- Price drop will spur debate on boosting monetary policy
- BOJ is back where it started more than two years ago
After hovering near zero for months, the Bank of Japan’s main inflation gauge dropped into negative territory as weak domestic demand and plunging oil prices wiped out the impact of Governor Haruhiko Kuroda’s unprecedented monetary stimulus.
As forecast, consumer prices excluding fresh food fell 0.1 percent in August from a year earlier, the first decline since April 2013, the same month Kuroda embarked on a campaign of record asset purchases to rid Japan of its "deflationary mindset." Stripping out food and energy, prices rose 0.8 percent in August.
This latest price data underscore mounting challenges to the reflation campaign led by Kuroda and Prime Minister Shinzo Abe, with the economy contracting last quarter amid disappointing household spending, industrial production and business investment. October is shaping up as key a month for the BOJ, with almost one-third of economists surveyed by Bloomberg forecasting the central bank will add to its stimulus when it updates its estimates for growth and inflation.

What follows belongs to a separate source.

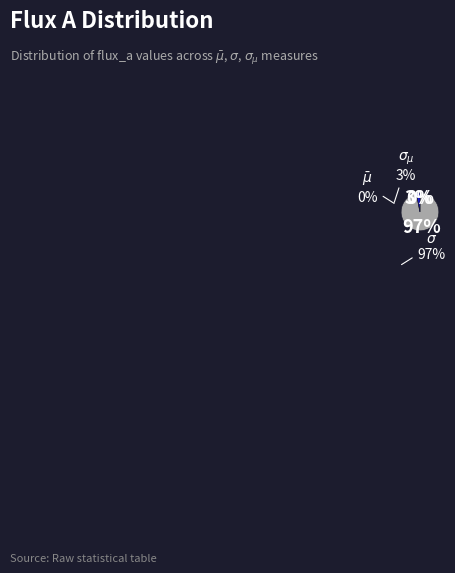

To the nearest percent, what is the average slice percentage?

33%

“The drop in prices brings more unpleasant news for the BOJ,” Masamichi Adachi, an economist at JPMorgan Chase & Co. and former BOJ official, said before Friday’s report by the statistics bureau. “It’s getting harder to defend keeping policy unchanged.”
Energy prices in August dropped 11 percent from a year earlier, with gasoline falling almost 18 percent. In Tokyo in September, the main price gauge fell 0.2 percent from a year earlier, with the 13 percent drop in energy prices in the capital this month beating large rises in the price of televisions and other durable goods.
"The impact of falling energy cost will peak out this fall," said Mari Iwashita, the chief market economist at SMBC Friend Securities Co. in Tokyo, who doesn’t see any need for further stimulus in October.
Kuroda, speaking after a meeting with Abe Friday, said price trends remain strong and that inflation remains present after excluding energy costs.
A new gauge that the BOJ has been focusing on recently showed price gains accelerating to 1 percent year on year in August, up from 0.9 percent in July, according to calculations by Bloomberg Intelligence economist Yuki Masujima. This measure strips out fresh food and energy.
Kuroda has said previously that the bank won’t hesitate to adjust policy if there is a danger of prices not rising to the main target.
The BOJ expects inflation to reach its goal around the six months through September 2016, he said earlier this month when the banks’ board policy was left unchanged.
Deputy Economy Minister Yasutoshi Nishimura offered a different view this week, suggesting that hitting the target may be delayed as China’s economic slowdown affects the price of oil and other natural resources.
The market also has another perspective. The break-even rate, which looks at the difference in yields between regular bonds and inflation-linked debt, points to prices rising an average of 0.84 percent annually over the next 10 years, down from about 1.1 percent in May.
The yen fell 0.1 percent to 120.17 per dollar at 1:39 p.m. in Tokyo. It’s slumped 23 percent since Kuroda launched his stimulus in April 2013.
No economist in the Bloomberg survey expects price gains to reach the target in the central bank’s stated time frame.
Some BOJ officials see a growing likelihood the central bank will lower its inflation outlook and push back the schedule for reaching 2 percent because of the fall in oil prices, people familiar with the discussions said earlier this month.